• [PROVIDED TEXT]
KIRSTEN POWERS:  I have Ivy League friends who have said I’m a young earth creationist. Then when I try to debate it, it’s just, “No, you can believe what you believe and I’ll believe what I believe,” and I’m asking is that legitimate?

TED DAVIS:  I don’t think the view holds up at all, the young earth creationist view. My own background before becoming an historian was in the physical sciences.  I never went to the doctoral level.  I’ve had some graduate training in physics.  I wanted to be an astrophysicist.  At the basic level, I understand those sciences well enough to have an opinion about them that I can defend, and I’m not going to do that here, this isn’t about the science, but the opposition to evolution is driven by world view and by commitments about truth and what ultimate truth is and how you attain it and also by what are perceived to be deleterious consequences of an extremely secular world view, not paying any attention to God or religion, whether or not it is anti-religious in the way it’s expressed.

• [SUPPLIED INFORMATION]

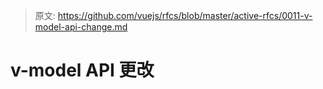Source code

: > 原文: https://github.com/vuejs/rfcs/blob/master/active-rfcs/0011-v-model-api-change.md
# v-model API 更改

• [WHAT TO WORK ON]
[1] Reproduce a section of the interview text word for word, starting with "TED DAVIS:  I" and going on through "way it’s expressed.".
[2] According to the interview text, what did Ted Davis want to be before becoming a historian?

• [RESPONSES BY TASK]
[1]
TED DAVIS:  I don’t think the view holds up at all, the young earth creationist view. My own background before becoming an historian was in the physical sciences.  I never went to the doctoral level.  I’ve had some graduate training in physics.  I wanted to be an astrophysicist.  At the basic level, I understand those sciences well enough to have an opinion about them that I can defend, and I’m not going to do that here, this isn’t about the science, but the opposition to evolution is driven by world view and by commitments about truth and what ultimate truth is and how you attain it and also by what are perceived to be deleterious consequences of an extremely secular world view, not paying any attention to God or religion, whether or not it is anti-religious in the way it’s expressed.

[2] He wanted to be an astrophysicist.